Hacker News new | ask | show | jobs
by nahname 3280 days ago
>To reduce cognitive load, I want to be able to read a function/method without having to think about where some variable comes from.

To reduce cognitive load for me, I should be able to treat the function/method as a black box. Care about what it receives, care about what it returns, don't care about how it goes about accomplishing it.

>When I read the code above, my first question is: How is config.Pi defined?

That line really hammers home the difference. I trust the previous author, the test suite and ultimately, the project. Programmers seem to fall into two camps. Those that need to know details to understand a method and those that need to know the contract to understand a method.

5 comments

I think there is an implied context here that the author didn't do a good job of communicating. Usually I will also assume the function does what it says when I use it in code I'm writing.

But what happens when I'm debugging a problem in code I may or may not have written myself? Or when I'm debugging code that I wrote so long ago that I no longer remember all the details. That's when I need to be able to follow the code in the function I'm consuming. You are right that when you are consuming code it's good when you can treat that code as a black box. But that's not actually where I spend the most time as a developer. I spend far more time reading code I don't have full state about and trying to figure why something is broken.

Pi was probably a bad example here since we are conditioned to think of it as a constant. But there are similar uses in code where a function is doing bad things and it's not clear why because you didn't realize the function had an undeclared input from global mutable state. I think that is what the author was trying to say in his post.

> To reduce cognitive load for me, I should be able to treat the function/method as a black box. Care about what it receives, care about what it returns, don't care about how it goes about accomplishing it.

I couldn't agree more.

This was the massive reason I loved Go when I switched from Node. My cognitive load was massive in Node, because I could not trust a function just by looking at it. Did it return a value? Did it take a callback? Did it return a promise? etc. I always had to have the documentation up. Now with Go, not only is the function signature easily accessible from Code (due to the static nature of it), but most things return values. Async doesn't propagate in an almost sinister way, like it does in JS.

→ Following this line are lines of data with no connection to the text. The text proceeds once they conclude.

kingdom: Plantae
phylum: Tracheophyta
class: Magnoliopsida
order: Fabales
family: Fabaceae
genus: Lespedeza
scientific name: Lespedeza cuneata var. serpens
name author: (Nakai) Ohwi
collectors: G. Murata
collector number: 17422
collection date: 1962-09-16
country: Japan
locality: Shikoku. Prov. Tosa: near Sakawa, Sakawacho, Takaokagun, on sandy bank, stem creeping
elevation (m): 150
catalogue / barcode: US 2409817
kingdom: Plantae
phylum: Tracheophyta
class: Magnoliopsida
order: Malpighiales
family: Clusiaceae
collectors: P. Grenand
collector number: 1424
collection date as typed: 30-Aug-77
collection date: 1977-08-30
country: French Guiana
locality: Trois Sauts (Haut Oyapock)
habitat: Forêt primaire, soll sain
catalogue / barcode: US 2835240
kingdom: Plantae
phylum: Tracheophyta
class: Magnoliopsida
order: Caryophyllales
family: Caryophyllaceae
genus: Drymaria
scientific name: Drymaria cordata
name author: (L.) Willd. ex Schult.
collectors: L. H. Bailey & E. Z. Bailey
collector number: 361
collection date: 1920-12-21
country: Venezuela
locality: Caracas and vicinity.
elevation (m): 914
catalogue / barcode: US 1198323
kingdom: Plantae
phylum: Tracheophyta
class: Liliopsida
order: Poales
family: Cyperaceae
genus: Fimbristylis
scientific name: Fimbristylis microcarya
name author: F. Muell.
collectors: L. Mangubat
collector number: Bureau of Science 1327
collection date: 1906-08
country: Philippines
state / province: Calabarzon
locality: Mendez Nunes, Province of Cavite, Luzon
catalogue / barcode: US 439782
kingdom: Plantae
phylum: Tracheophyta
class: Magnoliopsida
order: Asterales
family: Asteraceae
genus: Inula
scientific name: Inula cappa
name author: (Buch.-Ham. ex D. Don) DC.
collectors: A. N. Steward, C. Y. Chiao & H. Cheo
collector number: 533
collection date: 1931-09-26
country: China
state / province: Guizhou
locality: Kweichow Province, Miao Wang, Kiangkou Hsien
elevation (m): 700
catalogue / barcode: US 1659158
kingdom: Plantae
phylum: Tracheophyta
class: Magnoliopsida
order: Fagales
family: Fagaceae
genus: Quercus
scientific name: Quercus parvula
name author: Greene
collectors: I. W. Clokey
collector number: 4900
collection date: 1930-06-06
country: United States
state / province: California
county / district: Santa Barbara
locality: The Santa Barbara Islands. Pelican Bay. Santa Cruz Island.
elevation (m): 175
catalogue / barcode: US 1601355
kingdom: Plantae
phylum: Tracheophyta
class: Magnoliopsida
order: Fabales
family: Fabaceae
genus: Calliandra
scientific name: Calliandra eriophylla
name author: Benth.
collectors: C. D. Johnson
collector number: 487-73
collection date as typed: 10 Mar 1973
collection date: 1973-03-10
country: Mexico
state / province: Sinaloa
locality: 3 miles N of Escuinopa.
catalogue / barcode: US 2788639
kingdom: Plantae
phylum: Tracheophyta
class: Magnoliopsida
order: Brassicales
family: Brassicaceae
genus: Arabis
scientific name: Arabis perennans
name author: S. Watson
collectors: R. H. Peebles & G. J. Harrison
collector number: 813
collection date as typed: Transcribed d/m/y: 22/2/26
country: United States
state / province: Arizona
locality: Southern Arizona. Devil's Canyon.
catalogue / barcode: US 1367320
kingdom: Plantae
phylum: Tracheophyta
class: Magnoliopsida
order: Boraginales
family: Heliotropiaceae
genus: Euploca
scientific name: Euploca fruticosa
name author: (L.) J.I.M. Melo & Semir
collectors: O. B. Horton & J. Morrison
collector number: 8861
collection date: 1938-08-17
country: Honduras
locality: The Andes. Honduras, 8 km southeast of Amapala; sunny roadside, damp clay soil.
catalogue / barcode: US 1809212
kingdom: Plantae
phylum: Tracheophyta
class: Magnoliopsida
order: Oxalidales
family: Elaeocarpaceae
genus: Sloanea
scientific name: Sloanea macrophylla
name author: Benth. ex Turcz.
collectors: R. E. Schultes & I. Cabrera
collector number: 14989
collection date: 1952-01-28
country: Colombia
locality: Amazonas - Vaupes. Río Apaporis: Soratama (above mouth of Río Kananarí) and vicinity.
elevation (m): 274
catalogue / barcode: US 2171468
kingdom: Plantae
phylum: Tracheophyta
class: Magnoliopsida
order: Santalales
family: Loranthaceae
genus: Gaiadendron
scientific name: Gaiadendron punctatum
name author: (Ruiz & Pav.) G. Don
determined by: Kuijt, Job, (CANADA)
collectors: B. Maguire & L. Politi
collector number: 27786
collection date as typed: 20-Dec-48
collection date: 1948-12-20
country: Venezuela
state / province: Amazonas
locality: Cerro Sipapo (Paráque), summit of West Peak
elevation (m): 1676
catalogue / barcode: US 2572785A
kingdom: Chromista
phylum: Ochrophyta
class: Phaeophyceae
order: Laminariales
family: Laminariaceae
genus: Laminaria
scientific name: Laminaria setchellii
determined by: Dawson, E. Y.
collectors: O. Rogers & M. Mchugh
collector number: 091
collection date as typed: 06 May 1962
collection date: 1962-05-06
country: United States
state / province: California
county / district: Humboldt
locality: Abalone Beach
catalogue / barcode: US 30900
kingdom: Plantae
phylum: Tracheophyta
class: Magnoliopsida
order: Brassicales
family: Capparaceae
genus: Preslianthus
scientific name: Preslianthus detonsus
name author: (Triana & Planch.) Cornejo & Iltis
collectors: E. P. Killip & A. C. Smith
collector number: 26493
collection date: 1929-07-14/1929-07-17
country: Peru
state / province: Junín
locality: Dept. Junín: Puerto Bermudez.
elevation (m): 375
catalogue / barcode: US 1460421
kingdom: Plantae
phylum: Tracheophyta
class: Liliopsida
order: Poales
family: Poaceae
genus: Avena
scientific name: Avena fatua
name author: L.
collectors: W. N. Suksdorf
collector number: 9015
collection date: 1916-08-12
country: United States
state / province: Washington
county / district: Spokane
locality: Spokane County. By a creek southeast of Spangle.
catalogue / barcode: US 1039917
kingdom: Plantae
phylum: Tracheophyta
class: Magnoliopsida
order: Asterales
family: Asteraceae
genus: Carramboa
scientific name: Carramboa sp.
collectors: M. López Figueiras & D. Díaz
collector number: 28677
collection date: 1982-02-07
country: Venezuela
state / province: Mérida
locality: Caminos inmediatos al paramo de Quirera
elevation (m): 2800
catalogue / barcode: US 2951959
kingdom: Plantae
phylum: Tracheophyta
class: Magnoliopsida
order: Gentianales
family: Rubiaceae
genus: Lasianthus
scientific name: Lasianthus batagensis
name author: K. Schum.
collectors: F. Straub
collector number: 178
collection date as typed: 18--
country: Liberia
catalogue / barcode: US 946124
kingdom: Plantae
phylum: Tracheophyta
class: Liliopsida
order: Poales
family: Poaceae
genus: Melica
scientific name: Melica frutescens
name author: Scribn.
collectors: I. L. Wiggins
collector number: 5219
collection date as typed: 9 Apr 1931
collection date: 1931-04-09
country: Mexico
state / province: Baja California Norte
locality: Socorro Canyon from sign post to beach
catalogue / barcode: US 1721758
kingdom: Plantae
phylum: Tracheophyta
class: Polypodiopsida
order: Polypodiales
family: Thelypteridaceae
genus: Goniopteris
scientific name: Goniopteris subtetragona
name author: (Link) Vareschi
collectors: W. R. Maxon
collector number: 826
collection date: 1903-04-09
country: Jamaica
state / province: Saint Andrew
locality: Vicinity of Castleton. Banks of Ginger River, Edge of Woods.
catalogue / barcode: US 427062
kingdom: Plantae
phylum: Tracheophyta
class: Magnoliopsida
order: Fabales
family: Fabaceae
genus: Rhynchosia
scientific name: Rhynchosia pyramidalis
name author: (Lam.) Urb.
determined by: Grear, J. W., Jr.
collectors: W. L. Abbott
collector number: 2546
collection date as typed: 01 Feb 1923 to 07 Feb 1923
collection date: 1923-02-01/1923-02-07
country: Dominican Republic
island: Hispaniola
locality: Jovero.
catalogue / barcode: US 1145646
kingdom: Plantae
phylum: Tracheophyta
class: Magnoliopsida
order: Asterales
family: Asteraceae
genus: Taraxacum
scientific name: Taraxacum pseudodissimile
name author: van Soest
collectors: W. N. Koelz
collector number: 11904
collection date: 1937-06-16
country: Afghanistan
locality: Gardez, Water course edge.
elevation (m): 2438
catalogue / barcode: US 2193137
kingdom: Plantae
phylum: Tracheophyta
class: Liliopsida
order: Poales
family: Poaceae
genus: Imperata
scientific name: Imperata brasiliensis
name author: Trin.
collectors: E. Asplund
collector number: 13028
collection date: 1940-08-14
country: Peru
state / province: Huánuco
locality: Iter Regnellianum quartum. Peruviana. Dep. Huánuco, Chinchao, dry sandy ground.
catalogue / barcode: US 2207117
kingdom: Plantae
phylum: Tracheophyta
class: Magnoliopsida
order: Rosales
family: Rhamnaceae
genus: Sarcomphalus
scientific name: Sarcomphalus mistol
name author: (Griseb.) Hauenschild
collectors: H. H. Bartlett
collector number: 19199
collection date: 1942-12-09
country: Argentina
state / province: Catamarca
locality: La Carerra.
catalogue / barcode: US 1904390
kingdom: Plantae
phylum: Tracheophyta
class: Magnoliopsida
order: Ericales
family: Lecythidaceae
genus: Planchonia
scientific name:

In fact, I'm switching back to JavaScript due to needing to write some ReactNative stuff, and I'm having PTSD of sorts. React & Redux are great, I love them, but they're designed quite synchronously. Async just piles on another layer of complexity, for such a simple task.

Anyway, I'm diverging a bit, apologies.

Typescript and as mentioned below Flow are good solutions to this problem. Add appropriate linting to force types to be defined on methods and you just hover over (or however you prefer to open a method definition window) and get a breakdown of types that you can click to go to if you need further definition.
You might wanna give Flow [0] a try. I think the default ReactNative tools include support out of the box.

[0] https://flow.org

> I trust the previous author, the test suite and ultimately, the project.

I agree with your first point (functions should abstract some things away), but I disagree here. I feel like this falls into a "let's just not do stupid things" category of stuff that we just can't achieve. If people didn't make mistakes, we wouldn't need tests or monitoring.

I trust people but that doesn't mean I assume everything they do will be flawless. What if you're working on this project and you're debugging an issue where the function's not working right?

Or, what if you want to change how the function works? Pi is admittedly a poor example of this but the general concept is sound I think.

> Programmers seem to fall into two camps. Those that need to know details to understand a method and those that need to know the contract to understand a method.

A user of a software module shouldn't need to know the details of a function, but readability is much more for other engineers working on the codebase than it is for users of the codebase.

> Programmers seem to fall into two camps. Those that need to know details to understand a method and those that need to know the contract to understand a method.

This is an interesting observation. I seem to fall into the former category, but I'm not sure if that's a side effect of working with proprietary codebases that have less than stellar interfaces.

When stuff ultimately goes sideways, I value being able to relatively quickly reason about the flow without firing up a debugger. Information hiding cuts both ways.

Even if you don't trust the previous author, you can still use your "go to definition" shortcut and see the real thing: who is it who is coding one file at a time?

You shouldn't be considering the implementation details every time you want calculate the circumference. Even that pi is involved is WAY more information than the caller needs to know. And if you are debugging you need to know where to look for the answer, not the answer itself.